What is expected: The data below needs to be returned exactly, line for line.

### Excerpted records ###

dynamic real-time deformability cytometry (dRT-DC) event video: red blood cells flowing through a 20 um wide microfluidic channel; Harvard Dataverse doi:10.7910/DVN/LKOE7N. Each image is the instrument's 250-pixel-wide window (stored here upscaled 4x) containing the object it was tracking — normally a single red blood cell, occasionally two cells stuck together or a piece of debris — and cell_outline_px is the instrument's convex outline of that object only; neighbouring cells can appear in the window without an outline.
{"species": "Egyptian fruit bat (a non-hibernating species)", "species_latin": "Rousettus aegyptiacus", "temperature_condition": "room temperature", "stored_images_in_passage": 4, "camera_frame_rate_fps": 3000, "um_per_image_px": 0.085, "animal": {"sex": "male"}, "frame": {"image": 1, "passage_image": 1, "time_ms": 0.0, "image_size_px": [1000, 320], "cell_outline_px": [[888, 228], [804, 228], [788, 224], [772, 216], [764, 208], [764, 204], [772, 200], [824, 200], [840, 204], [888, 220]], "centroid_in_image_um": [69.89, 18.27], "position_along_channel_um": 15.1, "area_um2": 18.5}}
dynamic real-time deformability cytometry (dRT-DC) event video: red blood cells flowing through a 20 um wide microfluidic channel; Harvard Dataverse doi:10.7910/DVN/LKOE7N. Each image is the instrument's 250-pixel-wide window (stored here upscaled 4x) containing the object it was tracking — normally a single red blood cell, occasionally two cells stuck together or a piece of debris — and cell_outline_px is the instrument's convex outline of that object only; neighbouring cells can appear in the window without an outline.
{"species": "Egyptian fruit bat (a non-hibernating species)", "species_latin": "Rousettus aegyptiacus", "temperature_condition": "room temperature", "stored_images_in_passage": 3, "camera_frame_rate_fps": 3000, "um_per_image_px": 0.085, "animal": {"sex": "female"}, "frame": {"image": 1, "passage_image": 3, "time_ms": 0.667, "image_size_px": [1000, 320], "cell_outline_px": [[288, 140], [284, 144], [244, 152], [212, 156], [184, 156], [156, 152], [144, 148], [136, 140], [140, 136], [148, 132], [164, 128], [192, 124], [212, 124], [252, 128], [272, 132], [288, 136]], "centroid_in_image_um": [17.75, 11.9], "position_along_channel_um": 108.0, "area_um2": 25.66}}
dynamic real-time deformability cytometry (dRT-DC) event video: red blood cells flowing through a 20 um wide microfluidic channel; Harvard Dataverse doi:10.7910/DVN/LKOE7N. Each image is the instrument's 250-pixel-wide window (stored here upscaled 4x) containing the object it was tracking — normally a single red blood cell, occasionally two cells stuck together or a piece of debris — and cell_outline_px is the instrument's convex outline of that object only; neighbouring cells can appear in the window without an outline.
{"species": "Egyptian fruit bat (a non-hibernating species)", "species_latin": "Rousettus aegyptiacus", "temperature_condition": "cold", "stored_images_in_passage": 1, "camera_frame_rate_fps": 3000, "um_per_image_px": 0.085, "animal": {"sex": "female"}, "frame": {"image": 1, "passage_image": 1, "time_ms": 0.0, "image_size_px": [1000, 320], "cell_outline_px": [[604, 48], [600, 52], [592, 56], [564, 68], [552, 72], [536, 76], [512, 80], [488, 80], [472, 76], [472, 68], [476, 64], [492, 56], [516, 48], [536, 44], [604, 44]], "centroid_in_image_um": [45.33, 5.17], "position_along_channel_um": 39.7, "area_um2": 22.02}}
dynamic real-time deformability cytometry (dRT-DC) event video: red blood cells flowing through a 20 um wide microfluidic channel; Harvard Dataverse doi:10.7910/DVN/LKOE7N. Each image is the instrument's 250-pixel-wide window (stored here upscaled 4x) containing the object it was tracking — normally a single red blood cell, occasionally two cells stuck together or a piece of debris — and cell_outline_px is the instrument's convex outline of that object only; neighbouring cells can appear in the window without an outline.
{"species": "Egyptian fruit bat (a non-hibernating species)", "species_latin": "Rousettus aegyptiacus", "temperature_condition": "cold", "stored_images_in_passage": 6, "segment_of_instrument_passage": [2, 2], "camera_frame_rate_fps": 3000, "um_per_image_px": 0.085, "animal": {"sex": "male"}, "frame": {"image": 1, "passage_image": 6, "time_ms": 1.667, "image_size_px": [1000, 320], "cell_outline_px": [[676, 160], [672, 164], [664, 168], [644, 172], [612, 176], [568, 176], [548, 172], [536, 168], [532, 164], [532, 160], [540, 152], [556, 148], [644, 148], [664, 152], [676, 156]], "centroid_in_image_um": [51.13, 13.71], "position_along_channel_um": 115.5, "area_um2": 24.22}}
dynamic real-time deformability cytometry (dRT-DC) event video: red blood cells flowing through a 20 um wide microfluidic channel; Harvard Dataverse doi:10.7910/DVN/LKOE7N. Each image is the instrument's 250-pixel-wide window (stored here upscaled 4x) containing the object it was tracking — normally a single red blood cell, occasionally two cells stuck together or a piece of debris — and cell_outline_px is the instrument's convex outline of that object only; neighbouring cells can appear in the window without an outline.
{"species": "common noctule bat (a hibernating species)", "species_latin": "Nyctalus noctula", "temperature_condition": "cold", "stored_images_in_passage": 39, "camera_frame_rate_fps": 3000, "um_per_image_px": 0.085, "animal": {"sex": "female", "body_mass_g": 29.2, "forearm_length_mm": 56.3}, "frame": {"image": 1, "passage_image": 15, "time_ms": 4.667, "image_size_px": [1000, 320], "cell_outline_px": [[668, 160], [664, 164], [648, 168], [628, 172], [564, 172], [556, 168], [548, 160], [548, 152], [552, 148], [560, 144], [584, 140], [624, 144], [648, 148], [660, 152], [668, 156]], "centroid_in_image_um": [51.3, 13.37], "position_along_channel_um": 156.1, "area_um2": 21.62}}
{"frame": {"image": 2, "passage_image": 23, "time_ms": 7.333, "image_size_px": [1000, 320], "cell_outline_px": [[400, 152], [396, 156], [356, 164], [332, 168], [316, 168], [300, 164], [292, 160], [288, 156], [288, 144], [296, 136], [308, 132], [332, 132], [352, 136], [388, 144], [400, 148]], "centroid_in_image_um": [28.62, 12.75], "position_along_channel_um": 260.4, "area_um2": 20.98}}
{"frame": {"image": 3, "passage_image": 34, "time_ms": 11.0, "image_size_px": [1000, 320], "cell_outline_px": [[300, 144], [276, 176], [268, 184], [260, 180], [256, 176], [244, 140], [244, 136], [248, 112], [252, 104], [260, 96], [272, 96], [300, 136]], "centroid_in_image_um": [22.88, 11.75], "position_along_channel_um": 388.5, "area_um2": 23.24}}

###

Exercise solution:
dynamic real-time deformability cytometry (dRT-DC) event video: red blood cells flowing through a 20 um wide microfluidic channel; Harvard Dataverse doi:10.7910/DVN/LKOE7N. Each image is the instrument's 250-pixel-wide window (stored here upscaled 4x) containing the object it was tracking — normally a single red blood cell, occasionally two cells stuck together or a piece of debris — and cell_outline_px is the instrument's convex outline of that object only; neighbouring cells can appear in the window without an outline.
{"species": "Egyptian fruit bat (a non-hibernating species)", "species_latin": "Rousettus aegyptiacus", "temperature_condition": "room temperature", "stored_images_in_passage": 4, "camera_frame_rate_fps": 3000, "um_per_image_px": 0.085, "animal": {"sex": "male"}, "frame": {"image": 1, "passage_image": 1, "time_ms": 0.0, "image_size_px": [1000, 320], "cell_outline_px": [[888, 228], [804, 228], [788, 224], [772, 216], [764, 208], [764, 204], [772, 200], [824, 200], [840, 204], [888, 220]], "centroid_in_image_um": [69.89, 18.27], "position_along_channel_um": 15.1, "area_um2": 18.5}}
dynamic real-time deformability cytometry (dRT-DC) event video: red blood cells flowing through a 20 um wide microfluidic channel; Harvard Dataverse doi:10.7910/DVN/LKOE7N. Each image is the instrument's 250-pixel-wide window (stored here upscaled 4x) containing the object it was tracking — normally a single red blood cell, occasionally two cells stuck together or a piece of debris — and cell_outline_px is the instrument's convex outline of that object only; neighbouring cells can appear in the window without an outline.
{"species": "Egyptian fruit bat (a non-hibernating species)", "species_latin": "Rousettus aegyptiacus", "temperature_condition": "room temperature", "stored_images_in_passage": 3, "camera_frame_rate_fps": 3000, "um_per_image_px": 0.085, "animal": {"sex": "female"}, "frame": {"image": 1, "passage_image": 3, "time_ms": 0.667, "image_size_px": [1000, 320], "cell_outline_px": [[288, 140], [284, 144], [244, 152], [212, 156], [184, 156], [156, 152], [144, 148], [136, 140], [140, 136], [148, 132], [164, 128], [192, 124], [212, 124], [252, 128], [272, 132], [288, 136]], "centroid_in_image_um": [17.75, 11.9], "position_along_channel_um": 108.0, "area_um2": 25.66}}
dynamic real-time deformability cytometry (dRT-DC) event video: red blood cells flowing through a 20 um wide microfluidic channel; Harvard Dataverse doi:10.7910/DVN/LKOE7N. Each image is the instrument's 250-pixel-wide window (stored here upscaled 4x) containing the object it was tracking — normally a single red blood cell, occasionally two cells stuck together or a piece of debris — and cell_outline_px is the instrument's convex outline of that object only; neighbouring cells can appear in the window without an outline.
{"species": "Egyptian fruit bat (a non-hibernating species)", "species_latin": "Rousettus aegyptiacus", "temperature_condition": "cold", "stored_images_in_passage": 1, "camera_frame_rate_fps": 3000, "um_per_image_px": 0.085, "animal": {"sex": "female"}, "frame": {"image": 1, "passage_image": 1, "time_ms": 0.0, "image_size_px": [1000, 320], "cell_outline_px": [[604, 48], [600, 52], [592, 56], [564, 68], [552, 72], [536, 76], [512, 80], [488, 80], [472, 76], [472, 68], [476, 64], [492, 56], [516, 48], [536, 44], [604, 44]], "centroid_in_image_um": [45.33, 5.17], "position_along_channel_um": 39.7, "area_um2": 22.02}}
dynamic real-time deformability cytometry (dRT-DC) event video: red blood cells flowing through a 20 um wide microfluidic channel; Harvard Dataverse doi:10.7910/DVN/LKOE7N. Each image is the instrument's 250-pixel-wide window (stored here upscaled 4x) containing the object it was tracking — normally a single red blood cell, occasionally two cells stuck together or a piece of debris — and cell_outline_px is the instrument's convex outline of that object only; neighbouring cells can appear in the window without an outline.
{"species": "Egyptian fruit bat (a non-hibernating species)", "species_latin": "Rousettus aegyptiacus", "temperature_condition": "cold", "stored_images_in_passage": 6, "segment_of_instrument_passage": [2, 2], "camera_frame_rate_fps": 3000, "um_per_image_px": 0.085, "animal": {"sex": "male"}, "frame": {"image": 1, "passage_image": 6, "time_ms": 1.667, "image_size_px": [1000, 320], "cell_outline_px": [[676, 160], [672, 164], [664, 168], [644, 172], [612, 176], [568, 176], [548, 172], [536, 168], [532, 164], [532, 160], [540, 152], [556, 148], [644, 148], [664, 152], [676, 156]], "centroid_in_image_um": [51.13, 13.71], "position_along_channel_um": 115.5, "area_um2": 24.22}}
dynamic real-time deformability cytometry (dRT-DC) event video: red blood cells flowing through a 20 um wide microfluidic channel; Harvard Dataverse doi:10.7910/DVN/LKOE7N. Each image is the instrument's 250-pixel-wide window (stored here upscaled 4x) containing the object it was tracking — normally a single red blood cell, occasionally two cells stuck together or a piece of debris — and cell_outline_px is the instrument's convex outline of that object only; neighbouring cells can appear in the window without an outline.
{"species": "common noctule bat (a hibernating species)", "species_latin": "Nyctalus noctula", "temperature_condition": "cold", "stored_images_in_passage": 39, "camera_frame_rate_fps": 3000, "um_per_image_px": 0.085, "animal": {"sex": "female", "body_mass_g": 29.2, "forearm_length_mm": 56.3}, "frame": {"image": 1, "passage_image": 15, "time_ms": 4.667, "image_size_px": [1000, 320], "cell_outline_px": [[668, 160], [664, 164], [648, 168], [628, 172], [564, 172], [556, 168], [548, 160], [548, 152], [552, 148], [560, 144], [584, 140], [624, 144], [648, 148], [660, 152], [668, 156]], "centroid_in_image_um": [51.3, 13.37], "position_along_channel_um": 156.1, "area_um2": 21.62}}
{"frame": {"image": 2, "passage_image": 23, "time_ms": 7.333, "image_size_px": [1000, 320], "cell_outline_px": [[400, 152], [396, 156], [356, 164], [332, 168], [316, 168], [300, 164], [292, 160], [288, 156], [288, 144], [296, 136], [308, 132], [332, 132], [352, 136], [388, 144], [400, 148]], "centroid_in_image_um": [28.62, 12.75], "position_along_channel_um": 260.4, "area_um2": 20.98}}
{"frame": {"image": 3, "passage_image": 34, "time_ms": 11.0, "image_size_px": [1000, 320], "cell_outline_px": [[300, 144], [276, 176], [268, 184], [260, 180], [256, 176], [244, 140], [244, 136], [248, 112], [252, 104], [260, 96], [272, 96], [300, 136]], "centroid_in_image_um": [22.88, 11.75], "position_along_channel_um": 388.5, "area_um2": 23.24}}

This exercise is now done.